Point 1: There are some typographical and grammatical errors.

Response 1: We have carefully corrected typographical and grammatical errors in the manuscript, including article substitution, verb tense, preposition usage, etc.

 

Point 2: Line 60: Akebia trifoliata is a horticultural crop. Please provide some examples of using molecular markers in horticultural crops such as Paeonia (https://doi.org/10.1007/s00425-019-03299-9), Cannabis (https://doi.org/10.1016/j.indcrop.2020.113026), melon (https://doi.org/10.1016/j.jgeb.2018.08.002), Rosa species (https://doi.org/10.1080/14620316.2021.1894078).

Response 2: Thank you very much for your advice. In this section, we simplified the use of molecular markers in cereal crops and emphasized the application of molecular markers in fruit trees. In addition, we had added the corresponding reference. 

 

Point 3: The quality of Fig.1 is not good. Please replace it with a better one.

Response 3: Fig. 1 had been replaced with a higher quality and clearer image.

 

Point 4: Discussion should be improved.

Response 4: We have adjusted and revised the discussion to make the logic of each part of the discussion more rigorous. For example, the characterization of SSRs in various tissues of Akebia trifoliata fruit was moved from Section 4.3 to 4.2. In addition, we have further revised some sentences and added references.

 

Point 5: The conclusion section is very short. At least it should discuss more future work

Response 5: We further expanded the conclusion section, adding conclusions on the composition, distribution and expression characteristics of SSRs in various tissues of Akebia trifoliata, and discussed the future application of the SSR markers developed in this study.

Reviewer 3 Report

Reviews for manuscript (genes-1859310)
This is an important study. The authors have identified simple sequence repeats (SSRs) from transcriptomic data of Akebia trifoliata from 12 samples at different developmental stages. The methods are well designed, results are clearly presented, and the manuscript reads well; however, there are some issues that the authors need to address. Please see my comments:
1. The title is very long and needs to be shortened.
2. In Table 1, I suggest updating the table to compute the frequency (SSR/Mb) and density (SSR/bp) for the total number of identified SSRs for each tissue.
3. Please check the tools used in this study and add the tool version.

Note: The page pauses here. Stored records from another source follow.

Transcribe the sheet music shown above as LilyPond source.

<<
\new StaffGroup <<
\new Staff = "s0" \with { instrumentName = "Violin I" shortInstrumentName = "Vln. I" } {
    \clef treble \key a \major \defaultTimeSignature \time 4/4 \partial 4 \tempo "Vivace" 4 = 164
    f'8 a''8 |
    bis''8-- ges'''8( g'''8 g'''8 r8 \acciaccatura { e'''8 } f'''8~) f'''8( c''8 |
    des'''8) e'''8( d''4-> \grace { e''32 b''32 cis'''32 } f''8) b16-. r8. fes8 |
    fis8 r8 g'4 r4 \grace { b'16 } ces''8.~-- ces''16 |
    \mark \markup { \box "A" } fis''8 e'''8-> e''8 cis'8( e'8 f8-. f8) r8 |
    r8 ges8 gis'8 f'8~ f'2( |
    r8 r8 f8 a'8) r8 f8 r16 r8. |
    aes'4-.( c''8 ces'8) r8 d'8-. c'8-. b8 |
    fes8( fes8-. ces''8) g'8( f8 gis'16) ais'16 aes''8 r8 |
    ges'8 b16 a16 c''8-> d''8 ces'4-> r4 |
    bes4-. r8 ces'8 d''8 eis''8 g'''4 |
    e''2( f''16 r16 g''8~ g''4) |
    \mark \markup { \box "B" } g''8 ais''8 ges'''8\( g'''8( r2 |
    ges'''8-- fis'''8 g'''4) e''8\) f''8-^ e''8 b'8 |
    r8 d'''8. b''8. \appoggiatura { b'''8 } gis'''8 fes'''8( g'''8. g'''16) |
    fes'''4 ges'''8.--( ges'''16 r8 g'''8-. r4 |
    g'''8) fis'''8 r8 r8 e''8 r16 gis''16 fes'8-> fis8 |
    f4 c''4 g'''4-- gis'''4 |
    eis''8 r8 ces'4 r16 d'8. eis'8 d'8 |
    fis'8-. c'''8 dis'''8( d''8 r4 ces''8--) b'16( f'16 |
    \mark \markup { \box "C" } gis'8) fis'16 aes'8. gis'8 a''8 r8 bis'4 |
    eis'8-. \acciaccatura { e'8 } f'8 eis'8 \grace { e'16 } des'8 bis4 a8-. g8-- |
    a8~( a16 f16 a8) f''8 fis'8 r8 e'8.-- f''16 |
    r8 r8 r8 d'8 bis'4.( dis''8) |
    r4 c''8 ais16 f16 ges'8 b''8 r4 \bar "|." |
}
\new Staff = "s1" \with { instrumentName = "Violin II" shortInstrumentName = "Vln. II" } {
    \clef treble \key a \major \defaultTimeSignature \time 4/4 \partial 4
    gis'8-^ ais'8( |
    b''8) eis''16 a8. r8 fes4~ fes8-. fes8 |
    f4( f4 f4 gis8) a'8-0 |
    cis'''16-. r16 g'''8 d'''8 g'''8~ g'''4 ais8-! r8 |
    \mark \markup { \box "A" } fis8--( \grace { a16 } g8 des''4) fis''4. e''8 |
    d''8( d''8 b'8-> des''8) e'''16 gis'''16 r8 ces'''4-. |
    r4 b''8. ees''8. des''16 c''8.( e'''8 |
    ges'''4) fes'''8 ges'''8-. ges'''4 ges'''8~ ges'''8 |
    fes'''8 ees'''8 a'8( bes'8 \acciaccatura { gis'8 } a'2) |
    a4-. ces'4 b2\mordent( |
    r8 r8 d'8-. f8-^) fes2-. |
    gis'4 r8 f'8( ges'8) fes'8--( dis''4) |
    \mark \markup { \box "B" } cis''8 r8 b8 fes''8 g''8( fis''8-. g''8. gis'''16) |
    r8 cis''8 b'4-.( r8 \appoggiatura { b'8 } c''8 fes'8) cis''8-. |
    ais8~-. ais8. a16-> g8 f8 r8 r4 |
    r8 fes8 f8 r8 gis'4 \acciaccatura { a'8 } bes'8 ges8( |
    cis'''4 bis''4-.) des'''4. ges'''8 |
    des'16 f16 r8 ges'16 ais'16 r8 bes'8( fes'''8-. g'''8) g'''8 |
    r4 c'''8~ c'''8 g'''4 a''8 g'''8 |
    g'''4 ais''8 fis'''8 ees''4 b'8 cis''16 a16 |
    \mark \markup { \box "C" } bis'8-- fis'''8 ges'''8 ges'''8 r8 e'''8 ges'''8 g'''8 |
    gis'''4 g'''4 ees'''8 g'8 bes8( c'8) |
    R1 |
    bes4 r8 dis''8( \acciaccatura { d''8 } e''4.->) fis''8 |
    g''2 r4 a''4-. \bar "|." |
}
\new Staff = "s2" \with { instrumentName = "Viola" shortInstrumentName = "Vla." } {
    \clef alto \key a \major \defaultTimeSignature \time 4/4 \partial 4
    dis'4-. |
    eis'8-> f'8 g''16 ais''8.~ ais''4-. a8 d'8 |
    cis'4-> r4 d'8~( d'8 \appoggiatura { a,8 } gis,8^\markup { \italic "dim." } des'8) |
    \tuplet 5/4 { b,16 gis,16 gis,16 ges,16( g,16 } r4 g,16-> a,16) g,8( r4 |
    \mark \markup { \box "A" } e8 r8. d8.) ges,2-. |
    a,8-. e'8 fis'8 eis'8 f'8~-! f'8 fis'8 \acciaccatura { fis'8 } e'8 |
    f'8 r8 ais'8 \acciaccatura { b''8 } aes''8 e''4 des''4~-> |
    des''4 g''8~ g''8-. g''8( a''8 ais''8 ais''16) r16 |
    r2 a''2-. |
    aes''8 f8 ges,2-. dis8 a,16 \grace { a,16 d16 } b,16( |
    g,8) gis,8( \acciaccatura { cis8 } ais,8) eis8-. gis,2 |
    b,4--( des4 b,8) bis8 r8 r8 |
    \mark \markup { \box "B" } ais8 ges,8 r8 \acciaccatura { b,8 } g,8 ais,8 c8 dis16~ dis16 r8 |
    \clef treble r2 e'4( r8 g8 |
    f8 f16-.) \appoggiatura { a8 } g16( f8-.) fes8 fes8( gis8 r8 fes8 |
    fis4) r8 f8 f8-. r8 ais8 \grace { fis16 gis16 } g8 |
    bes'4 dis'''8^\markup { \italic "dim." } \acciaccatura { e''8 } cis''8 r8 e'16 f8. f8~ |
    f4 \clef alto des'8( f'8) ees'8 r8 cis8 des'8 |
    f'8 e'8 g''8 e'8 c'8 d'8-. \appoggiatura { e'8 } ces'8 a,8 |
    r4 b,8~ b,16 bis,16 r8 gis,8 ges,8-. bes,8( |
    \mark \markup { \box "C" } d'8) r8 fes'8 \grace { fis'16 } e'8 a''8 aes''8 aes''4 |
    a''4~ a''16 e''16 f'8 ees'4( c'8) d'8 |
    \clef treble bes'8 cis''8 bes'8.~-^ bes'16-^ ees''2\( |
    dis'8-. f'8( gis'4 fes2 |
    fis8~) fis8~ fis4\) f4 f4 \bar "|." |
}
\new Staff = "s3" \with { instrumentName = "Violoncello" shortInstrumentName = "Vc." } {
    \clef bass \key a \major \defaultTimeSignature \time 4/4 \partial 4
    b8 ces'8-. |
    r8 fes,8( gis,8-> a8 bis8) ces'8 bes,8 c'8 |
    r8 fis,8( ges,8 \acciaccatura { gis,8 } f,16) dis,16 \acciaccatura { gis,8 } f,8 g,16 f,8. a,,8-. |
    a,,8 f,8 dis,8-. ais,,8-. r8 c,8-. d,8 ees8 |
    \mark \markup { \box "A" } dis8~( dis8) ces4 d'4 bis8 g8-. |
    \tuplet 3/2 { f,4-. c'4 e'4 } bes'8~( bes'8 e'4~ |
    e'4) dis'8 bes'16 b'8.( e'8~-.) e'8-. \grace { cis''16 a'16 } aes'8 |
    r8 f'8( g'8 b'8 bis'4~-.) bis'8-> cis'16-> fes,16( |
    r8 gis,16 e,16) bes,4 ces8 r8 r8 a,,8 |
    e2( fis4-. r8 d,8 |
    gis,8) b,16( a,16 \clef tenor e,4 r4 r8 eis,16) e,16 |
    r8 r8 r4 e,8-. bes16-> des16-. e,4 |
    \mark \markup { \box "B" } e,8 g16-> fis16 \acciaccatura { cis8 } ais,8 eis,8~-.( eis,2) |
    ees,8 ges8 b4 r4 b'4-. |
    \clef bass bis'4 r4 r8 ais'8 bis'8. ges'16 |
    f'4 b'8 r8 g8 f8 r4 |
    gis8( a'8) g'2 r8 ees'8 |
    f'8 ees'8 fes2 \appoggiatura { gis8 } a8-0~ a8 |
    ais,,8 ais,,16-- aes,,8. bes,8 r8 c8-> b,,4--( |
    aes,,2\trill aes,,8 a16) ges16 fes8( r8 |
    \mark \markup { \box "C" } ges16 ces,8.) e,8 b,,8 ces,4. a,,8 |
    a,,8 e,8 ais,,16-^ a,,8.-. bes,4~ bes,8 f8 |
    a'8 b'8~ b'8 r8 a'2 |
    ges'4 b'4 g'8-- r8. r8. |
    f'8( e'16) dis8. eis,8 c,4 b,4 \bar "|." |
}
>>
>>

Comments for author File: Comments.pdf

Author Response

Point 1: The title is very long and needs to be shortened.

Response 1: We further summarized and shortened the title, which was changed to Expression profiles of microsatellites in fruit tissues of Akebia trifoliata and development of efficient EST-SSR markers

 

Point 2: In Table 1, I suggest updating the table to compute the frequency (SSR/Mb) and density (SSR/bp) for the total number of identified SSRs for each tissue.

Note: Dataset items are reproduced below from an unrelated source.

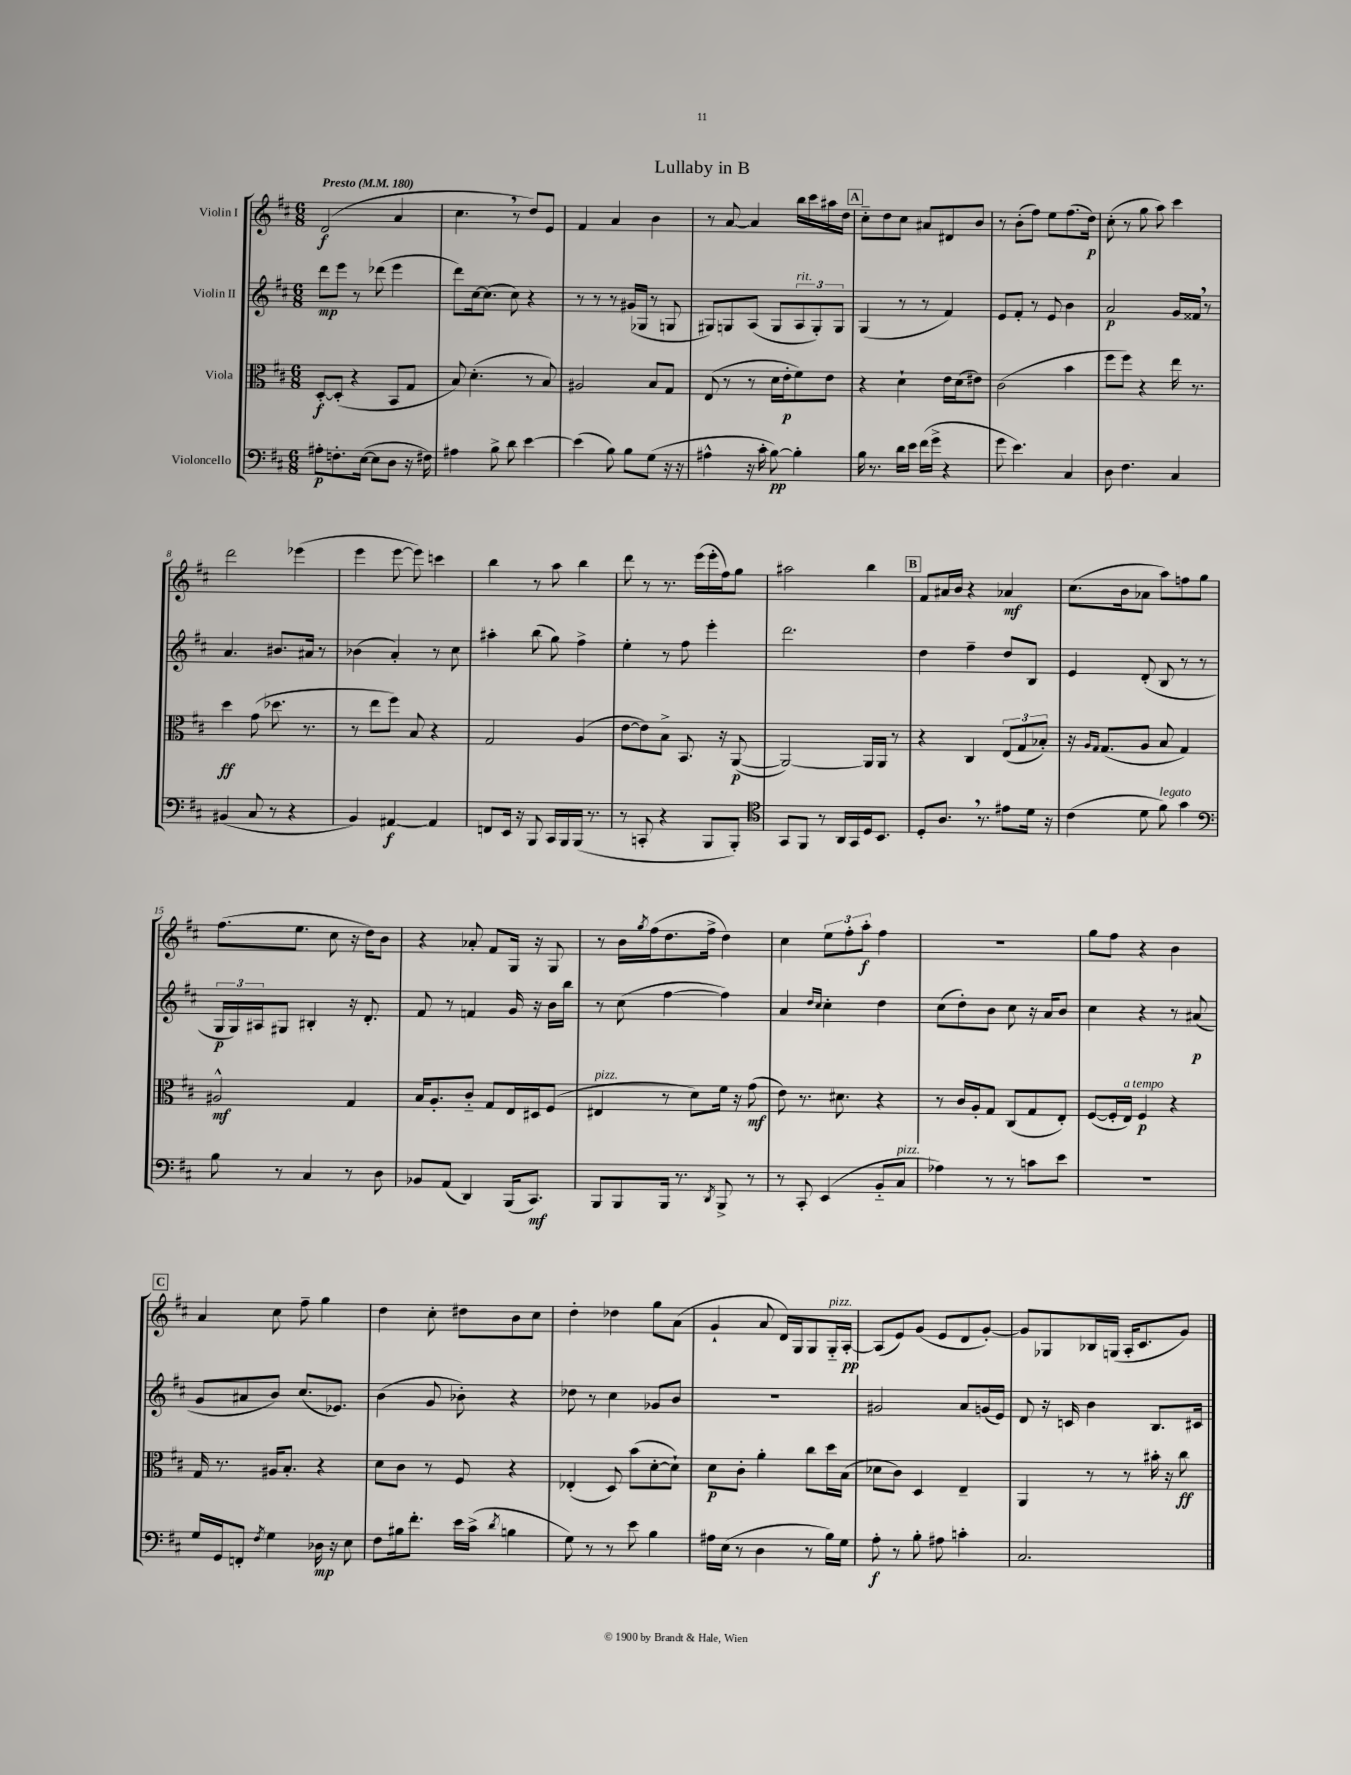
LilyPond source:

\header { title = "Lullaby in B" }
<<
\new StaffGroup <<
\new Staff = "s0" \with { instrumentName = "Violin I" } {
    \clef treble \key d \major \numericTimeSignature \time 6/8 \tempo "Presto" 4 = 180
    d'2\f( a'4 |
    cis''4. \breathe r8 d''8) e'8 |
    fis'4 a'4 b'4 |
    r8 a'8~ a'4 b''16 cis'''16 ais''16 d''16 |
    \mark \markup { \box "A" } cis''8-_ d''8 cis''8 ais'8 dis'8 b'8 |
    r8 b'8-.( fis''8) e''8 fis''8.( d''16\p) |
    cis''8-.( r8 g''8 a''8) cis'''4 |
    d'''2 ees'''4( |
    e'''4 e'''8~ e'''8) c'''4 |
    b''4 r8 a''8 b''4 |
    d'''8 r8 r8. e'''16( e'''16-. fis''16) g''8 |
    ais''2 b''4 |
    \mark \markup { \box "B" } fis'8 ais'16 b'16 r4 aes'4\mf |
    cis''8.( b'16 aes'8 a''8) f''8 g''8 |
    fis''8.( e''8. cis''8 r16 d''16) b'8 |
    r4 aes'8-. fis'8 g16 r16 g8 |
    r8 b'16 \acciaccatura { g''8 } fis''16( d''8. fis''16-> d''4) |
    cis''4 \tuplet 3/2 { e''8 fis''8-. a''8-.\f } fis''4 |
    R2. |
    g''8 fis''8 r4 b'4 |
    \mark \markup { \box "C" } a'4 cis''8 fis''8-- g''4 |
    d''4 cis''8-. dis''8 b'8 cis''8 |
    d''4-. des''4 g''8 a'8( |
    g'4-! a'8 d'16) g16 g8 g16-_^\markup { \italic "pizz." } a16~-.\pp |
    a8( e'8) g'8( e'8 d'8 g'8~-.) |
    g'8 ges8 bes16 g16( a16-. cis'8. g'8) \bar "|." |
}
\new Staff = "s1" \with { instrumentName = "Violin II" } {
    \clef treble \key d \major \numericTimeSignature \time 6/8
    d'''8\mp e'''8 r8 des'''8( e'''4 |
    d'''8) cis''16~ cis''8.( cis''8) r4 |
    r8 r8 r8 gis'16( ges16 r8 g8 |
    gis8) g8 a8( g8 \tuplet 3/2 { a8^\markup { \italic "rit." } g8-.) g8 } |
    \mark \markup { \box "A" } g4( r8 r8 fis'4) |
    e'8 fis'8-. r8 e'8 b'4 |
    a'2\p g'16 fisis'16 \breathe r8 |
    a'4. bis'8. ais'16 r8 |
    bes'4( a'4-.) r8 cis''8 |
    ais''4-. b''8( g''8) fis''4-> |
    e''4-. r8 fis''8 e'''4-. |
    d'''2. |
    \mark \markup { \box "B" } d''4 fis''4-- d''8 b8 |
    e'4 d'8-.( b8 r8 r8 |
    \tuplet 3/2 { g16\p g16) ais16 } gis8 bis4-. r16 d'8.-. |
    fis'8 r8 f'4 g'16 r16 b'16 b''16 |
    r8 cis''8( fis''4~ fis''4) |
    a'4 \grace { d''16 cis''16 } cis''4-. d''4 |
    cis''8( d''8-.) b'8 cis''8 r16 a'16 b'8 |
    cis''4 r4 r8 ais'8\p( |
    \mark \markup { \box "C" } g'8 ais'8 b'8) cis''8.( ees'8.) |
    b'4( g'8 bes'8-.) r4 |
    des''8 r8 cis''4 ges'8 b'8 |
    R2. |
    gis'2 a'8 g'16( e'16) |
    d'8 r16 c'16 b'4 b8. cis'16 \bar "|." |
}
\new Staff = "s2" \with { instrumentName = "Viola" } {
    \clef alto \key d \major \numericTimeSignature \time 6/8
    d8~-.\f d8-.( r4 b,8 g8 |
    b8) d'4.-.( r8 b8) |
    ais2 b8 g8 |
    e8( r8 r8 d'16 e'16-.\p fis'8) e'8 |
    \mark \markup { \box "A" } r4 d'4-! e'16 d'16( eis'8) |
    cis'2( b'4 |
    fis''8 fis''8) r4 e''16 r8. |
    d''4\ff g'8( des''8. r8. |
    r8 e''8 fis''8) b8 r4 |
    g2 a4( |
    e'8~ e'8) b8-> b,8. r16 a,8~\p( |
    a,2~) a,16 a,16 r8 |
    \mark \markup { \box "B" } r4 cis4 \tuplet 3/2 { e8( g8 bes8-.) } |
    r16 \grace { a16 g16 } g8.( a8 b8 g4) |
    ais2-^\mf g4 |
    b16 a8.-. cis'8-_ g8 e16 dis16 fis8( |
    eis4^\markup { \italic "pizz." } r8 d'8) fis'16 r16 g'8\mf( |
    e'8) r8. dis'8. r4 |
    r8 cis'16 a16-. g8 cis8( g8 e8-.) |
    fis8~( fis16-. e16^\markup { \italic "a tempo" }) fis4\p r4 |
    \mark \markup { \box "C" } g16 r8. ais16 b8.-. r4 |
    d'8 cis'8 r8 fis8 r4 |
    ees4-.( d8) b'8( d'8~-. d'8-!) |
    d'8\p cis'8-. a'4-. cis''8 d''16 b16( |
    des'8 cis'8) d4 e4-- |
    a,4 r8 r8 bis'16-. r16 cis''8\ff \bar "|." |
}
\new Staff = "s3" \with { instrumentName = "Violoncello" } {
    \clef bass \key d \major \numericTimeSignature \time 6/8
    ais8-.\p f8.-. e16~( e8 d8 r16 fis16) |
    ais4 b8-> d'8 e'4~ |
    e'4( b8) b8 g8( r16 r16 |
    ais4-^ r16 cis'16-. b8~\pp) b4-. |
    \mark \markup { \box "A" } b16 r8. d'16 e'16 fis'16( g'16-> r4 |
    g'8 e'4.) cis4 |
    d8 fis4. cis4 |
    bis,4( cis8 r8 r4 |
    b,4) ais,4~\f ais,4 |
    f,8 e,16 r16 b,,8 cis,16 b,,16 b,,16( r8. |
    r8 c,8-. r4 b,,8 b,,8-.) |
    \clef tenor g,8 fis,8 r8 a,16 g,16 d16 b,8. |
    \mark \markup { \box "B" } d8-. a8. \breathe r8. eis'8 d'16 r16 |
    cis'4( d'8 fis'8^\markup { \italic "legato" }) g'4 |
    \clef bass b8 r8 cis4 r8 d8 |
    bes,8 a,8( d,4) b,,16( cis,8.\mf) |
    b,,8 b,,8 b,,16 r8. \acciaccatura { d,8 } b,,8-> r8 |
    r8 cis,8-. e,4( b,8-_ cis8^\markup { \italic "pizz." } |
    aes4) r8 r8 c'8 e'8 |
    r2. |
    \mark \markup { \box "C" } g16 g,16 f,8-. \acciaccatura { fis8 } g4 des16\mp r16 e8 |
    fis8 bis16 fis'8.-. e'16 cis'16->( \acciaccatura { d'8 } b4 |
    g8) r8 r8 e'8 b4 |
    ais16 e16( r8 d4 r8 b16) g16 |
    a8-.\f r8 b8-. ais8 c'4-. |
    cis2. \bar "|." |
}
>>
>>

Response 2: Thank you very much for your advice. We updated the frequency of SSR in Table 1 and the manuscript text, but in Table 1 we only kept the frequency due to the similar meaning of frequency and density

 

Point 3: Please check the tools used in this study and add the tool version

Response 3: We carefully checked the tools in the manuscript and added tool versions.

Round 2

Reviewer 2 Report

All my comments have been addressed. I think that the current form of MS can be published in Genes.